Another favorite nearby playground is Hiroo Park. It’s located on the edge of the Hiroo neighborhood, where the French, German and Chinese embassies, among many others, are located. So as you can imagine, the housing prices here are astronomical. Yet here is this massive government subsidized housing project, where many seniors live, right next to the park.
Life Lesson no. 4: Both the 1% and the 99% need parks.
Life Lesson no. 5: When in doubt, stand there and look cute.
While Hiroo has many wealthy foreigners, or at least foreigners who work for countries and companies with generous housing allowances, Shirokanedai is a neighborhood for the Japanese rich. “Shirokane” literally means “white gold” and is often translated as “platinum.” So basically these people live in a neighborhood called Platinum.
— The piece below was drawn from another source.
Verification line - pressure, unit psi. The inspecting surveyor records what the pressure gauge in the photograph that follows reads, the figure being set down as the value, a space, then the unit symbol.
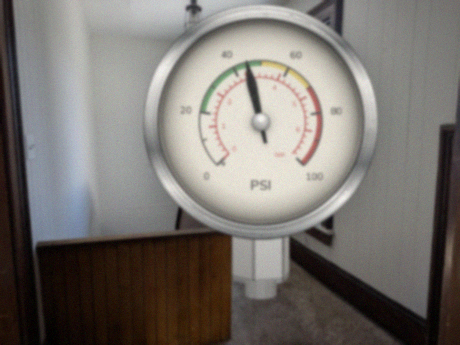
45 psi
So their playgrounds are very well maintained. This one is tucked away out of view from the main road. The mothers are all dressed as if they were on their way to church, even on a Thursday morning.
Life Lesson no. 6: You can feel underdressed even in a playground, so don’t sweat it.
Down the boulevard is Donguri (Acorn) Park. There are no kid structures, which is surprising since it’s spacious by Tokyo standards. But there’s a lot of grass and room to run around. It used to be just a wild overgrown tract of land, which was much more interesting. On this day there was a woman in pink boots with a pink umbrella taking pictures of pink flowers.
Life Lesson no. 7: Wild is more intriguing than tame.
Life Lesson no. 8: Pink goes with everything, apparently.
Our main destination for our picnic lunch was the Institute for Nature Study, a nature reserve between the Shirokanedai and Meguro neighborhoods. This is one of the best kept secrets of Tokyo, one of the few undisturbed natural environments in the city. In fact, only a couple hundred visitors are allowed in at a time, but I reckon there are never more than a few dozen at any one time. The first time I brought my infant daughter here, she gasped in delight at the sight of the lush trees.
Life Lesson no. 9: Trees, good.
Now that she’s a toddler, she can’t help but run around and pick up rocks, acorns and twigs and stuff them in her pockets.
Life Lesson no. 10: Always empty pockets before doing the laundry.
You can feel the weight of the city float up into the trees.
Life Lesson no. 11: Nature, good.
Another best kept secret is Nakameguro Koen, a series of vegetable, flower and herb gardens surrounding three lawns that are opened in rotation. It’s right next to the Meguro River between Meguro and Nakameguro. But you could easily walk right by it and not notice as I had done for years before deciding to take a shortcut home one day. (Note: There is no such thing as a shortcut in Tokyo.)
For kids, there’s a small playground, big restrooms, and even a community center for nature classes. Go past the gardens and there’s even yet another playground. But kids just need nature. My two-year-old spent almost an hour arranging twigs, stones and petals into an octopus robot.
Life Lesson no. 12: Stop buying toys.
On our way back home, we discovered a tiny playground that had a fleet of abandoned tricycles. Moka was thrilled, and she tried to ride each one. The playground was near where we used to live. Somehow we had never run across it.
Life Lesson no. 13: Life is never fully discovered.
Finally, the view from home. Ever since we moved into our apartment last summer I’d been looking forward to this large cherry tree blossoming in the neighboring elementary school. The petals were already drifting down and whirling up past our windows. And the most important Life Lesson that cherry blossom season teaches us is to enjoy this fleeting life. Every moment of it.
One thought on “The Cherry Blossom Neighborhood Walk: 14 Life Lessons”
Thank you for this beautiful blog. I smiled all the way through it!! I love the life lessons. The photos and their accompanying insights made me feel so happy.
One of my favorite lines – “You can feel the weight of the city float up into the trees.”